Dataset content:
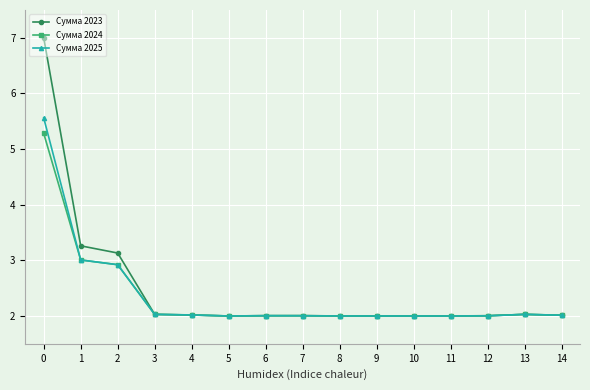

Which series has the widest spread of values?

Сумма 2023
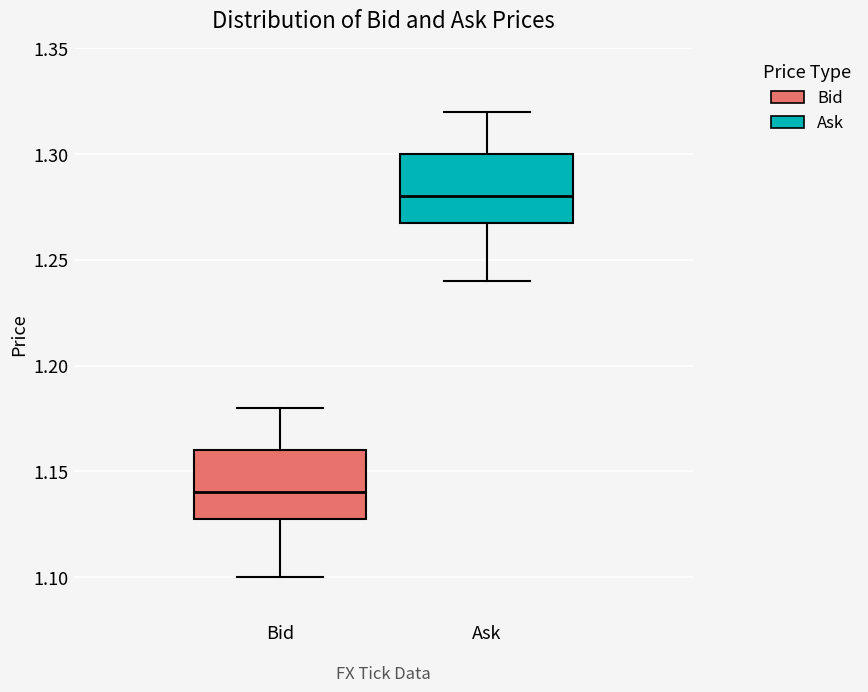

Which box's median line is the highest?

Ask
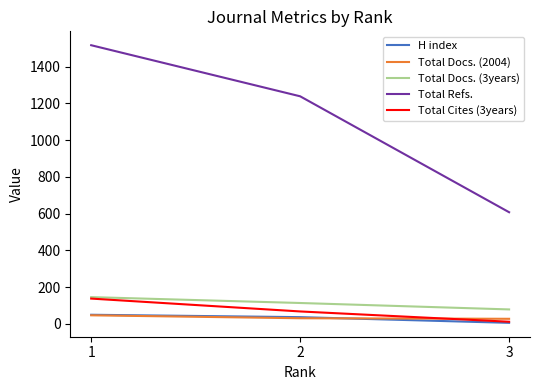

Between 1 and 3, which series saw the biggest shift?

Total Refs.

Exercise aim: Rewrite the records starting at the line containing "Which box's median line is the highest?" and ending at the end of the records, replacing "biggest shift" with "largest change" and changing nothing else. Leave out the pictures.

Solved problem:
Which box's median line is the highest?

Ask

Between 1 and 3, which series saw the largest change?

Total Refs.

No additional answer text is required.